A cured stretched resin body (hereinafter, such a stretched resin body is referred to as a stretched cured body) was obtained.

(Comparative Example 1) A film was made in the same manner as in Example 2. This film was not subjected to any stretching or the like.

(Comparative Example 2) Using a film produced in the same manner as in Example 2, primary stretching was performed under the same conditions as in Example 2, but instead of rapid cooling, the film was slowly cooled while being held.

Next, an attempt was made to cold stretch the obtained stretched product, but the cold stretching was impossible due to the brittleness.

The stretched resin bodies obtained in Examples 1 to 3, the stretched and cured bodies obtained in Example 4.5, and the film obtained in Comparative Example 1 were tested for tensile strength and tensile strength according to the provisions of ASTM D638. Mechanical strength in terms of elastic modulus and elongation was measured. The results are shown in Table 1.

From Table 1, it can be seen that the stretched resin body obtained in Example 2 is different from the film obtained in Comparative Example 1, even though the resin composition having the same composition as that of the film obtained in Comparative Example 1 is used. It can be seen that the mechanical strength is superior to that of . Furthermore, it can be seen that the stretch-cured body obtained in Example 4 has even better mechanical strength. Furthermore, it can be seen that the stretched resin bodies and stretched cured bodies obtained in Example 1.3.5 also have excellent mechanical strength.

〔Effect of the invention〕

The method for producing a stretched resin body according to the present invention includes stretching or rolling a shaped body of a resin composition containing a low melting point component at a temperature higher than the temperature of the transition region of the resin composition and lower than the temperature of the rubbery region. Since the resin is rapidly cooled and further stretched or rolled at a temperature lower than the temperature of the transition region, a stretched resin body having excellent mechanical strength can be obtained.

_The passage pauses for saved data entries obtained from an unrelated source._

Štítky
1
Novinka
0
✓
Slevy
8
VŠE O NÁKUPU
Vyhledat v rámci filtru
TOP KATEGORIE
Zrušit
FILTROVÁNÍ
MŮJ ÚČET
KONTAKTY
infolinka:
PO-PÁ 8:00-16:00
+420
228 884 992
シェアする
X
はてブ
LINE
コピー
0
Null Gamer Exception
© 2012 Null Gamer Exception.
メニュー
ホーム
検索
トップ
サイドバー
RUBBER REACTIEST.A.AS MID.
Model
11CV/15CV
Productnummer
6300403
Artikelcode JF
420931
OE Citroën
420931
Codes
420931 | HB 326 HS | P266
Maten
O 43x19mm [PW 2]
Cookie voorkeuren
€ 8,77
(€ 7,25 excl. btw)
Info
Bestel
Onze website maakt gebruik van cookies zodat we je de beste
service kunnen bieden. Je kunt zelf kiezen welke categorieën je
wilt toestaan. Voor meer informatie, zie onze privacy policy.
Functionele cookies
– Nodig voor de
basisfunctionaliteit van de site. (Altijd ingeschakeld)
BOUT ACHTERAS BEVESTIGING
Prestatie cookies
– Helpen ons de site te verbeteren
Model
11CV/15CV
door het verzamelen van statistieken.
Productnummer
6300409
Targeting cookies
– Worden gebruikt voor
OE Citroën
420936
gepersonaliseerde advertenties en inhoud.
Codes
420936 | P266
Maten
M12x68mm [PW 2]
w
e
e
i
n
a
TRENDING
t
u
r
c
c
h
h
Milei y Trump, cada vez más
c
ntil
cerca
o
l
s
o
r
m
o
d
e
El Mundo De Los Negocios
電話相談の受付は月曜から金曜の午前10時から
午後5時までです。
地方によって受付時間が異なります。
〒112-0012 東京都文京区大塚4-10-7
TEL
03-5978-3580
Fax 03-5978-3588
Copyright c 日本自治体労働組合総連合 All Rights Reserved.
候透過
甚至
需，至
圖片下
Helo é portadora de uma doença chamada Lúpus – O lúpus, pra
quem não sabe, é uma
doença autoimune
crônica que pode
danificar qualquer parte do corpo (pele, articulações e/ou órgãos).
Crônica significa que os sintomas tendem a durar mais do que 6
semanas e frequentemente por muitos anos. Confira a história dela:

[Brief explanation of drawings]

FIG. 1 is a graph showing the temperature-modulus curve of a polymer. A...Temperature range in the transition region B...Temperature range in the rubbery region C...Temperature range above the transition region temperature and below the rubbery region temperature D...Below the transition region temperature (glassy region) temperature range

Claims (2)

[Claims] (1) A shaped body of a resin composition containing a low melting point component is stretched or rolled at a temperature higher than the temperature of the transition region of the resin composition and lower than the temperature of the rubbery region, and then rapidly cooled, and further A method for producing a stretched resin body by stretching or rolling at a temperature below (2) The method for producing a stretched resin body according to claim 1, wherein the stretched or rolled resin body is stretched or rolled at a temperature lower than the temperature of the transition region, and then subjected to a curing reaction.